In Folch-Ribas’ description of Mathieu’s gallery appearance, Mathieu is like a matador dressed up in all his fine clothes as if to say ''I salute you. When you enter the arena, you risk your life. When I paint, I only risk personal glory.” “That's the same thing!” replies the other. Mathieu created all the paintings in his Montreal exhibit in two feverish days that were like a fierce battle. The first requirement is speed, which is crucial to pass such a test.

That year, ''Hommage à Dollard des Ormeaux'' was created before a live audience in brilliant and dazzling style. Created when Mathieu was only 42 years old, the piece is mature and steady, carrying a tremendous amount of creativity and fighting spirit. In 1963, the Metropolitan Museum of Art in Paris held Mathieu’s first retrospective exhibit. He was at the height of his career, a prince in the art world. This painting presents the artist's obstinate and honourable sentiments, like the young and courageous Dollard des Ormeaux. The artist pours out his feelings and salutes des Ormeaux, his respect and awe showing
through the spectacular beauty of the lines and composition.

Mathieu's paintings are full of theatrical magic and far-reaching influence. His splatter paintings predate Jackson Pollock. Performance art and live painting inspired Allan Kaprow’s Art Happenings and Yves
Klien’s Anthropometry series. Jackson Pollock and Georges Mathieu were praised by Jiro Yoshihara, the founder of the Japanese Gutai Group movement, for ''breaking away from traditional norms.''

Mathieu was also praised by André Malraux, France's culture minister, who said, ''finally, there is a Western calligrapher!'' Soichi Tominaga (1902-1980) the late director of Japan’s National Museum of Western Art also praised Mathieu as ''the greatest French painter since Picasso''. American critic Clement Greenberg, after seeing the Kootz Gallery in New York, also called Mathieu ''the most important European painter.”
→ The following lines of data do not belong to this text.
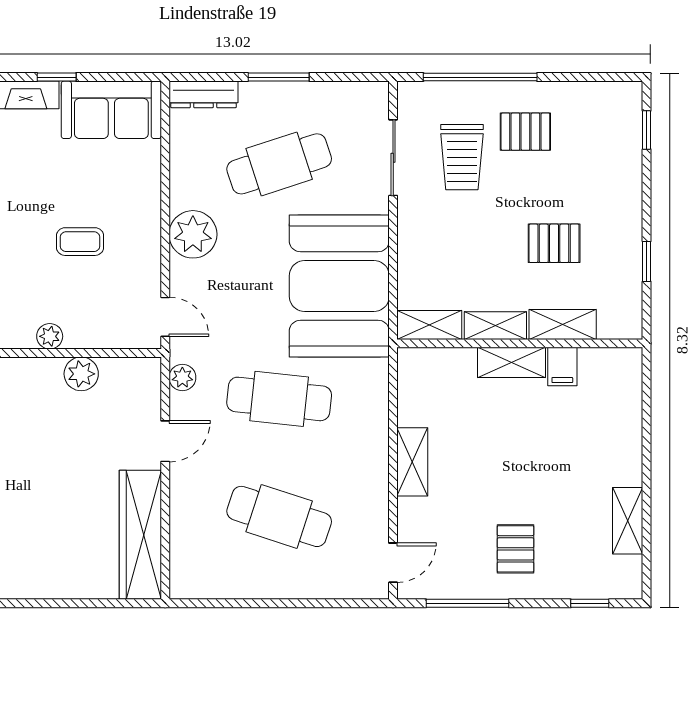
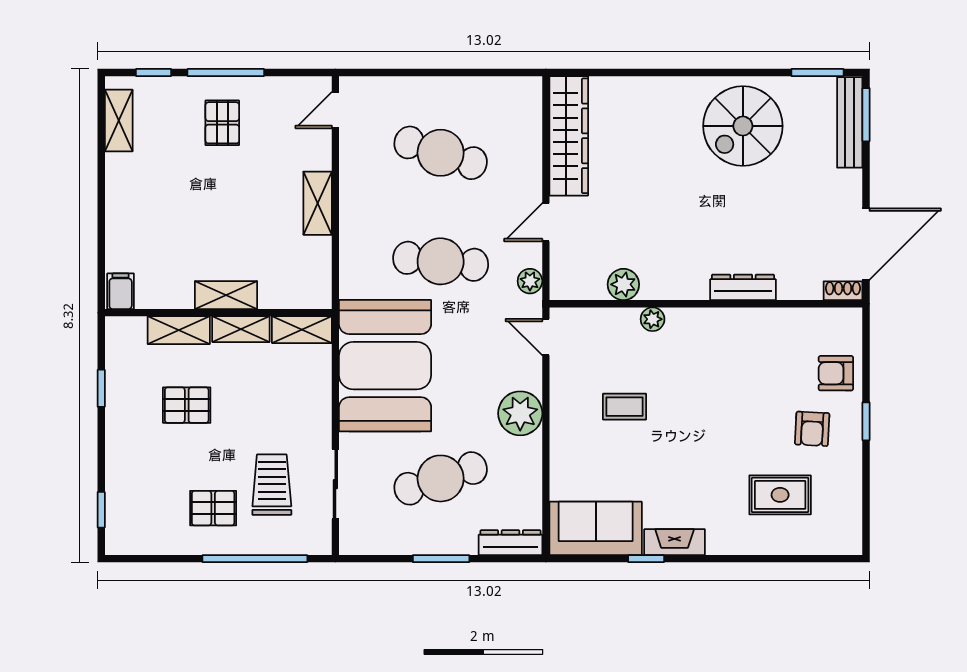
filing cabinet: (562, 367) -> (121, 291), moved
shelving: (628, 521) -> (119, 121), moved
window: (468, 603) -> (226, 73), moved

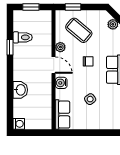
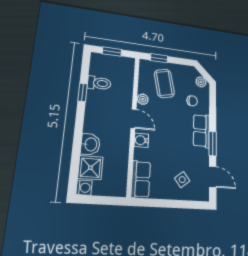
coffee table: (79, 30) -> (164, 83), turned 38
chair: (88, 61) -> (192, 101), moved
side table: (90, 99) -> (182, 180), moved
shower: (22, 108) -> (90, 168), added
Mathieu, the father of lyrical abstraction in Europe, is in the midst of the changes of our times. Regarding the long tradition of 20th century painting, he has not been afraid to put forward his opinions: hate conventionality, and dare to challenge the narrow definition of painting. “At the height of the wildest hope, chart a path of rebirth.'' Mathieu is like a scientist, creating a unique art, a theory of life. With astonishing speed, his acts of renewal and creation are like a ''psychedelic revolution.'' Mathieu was a proud fighter, an elegant dandy, and a romantic.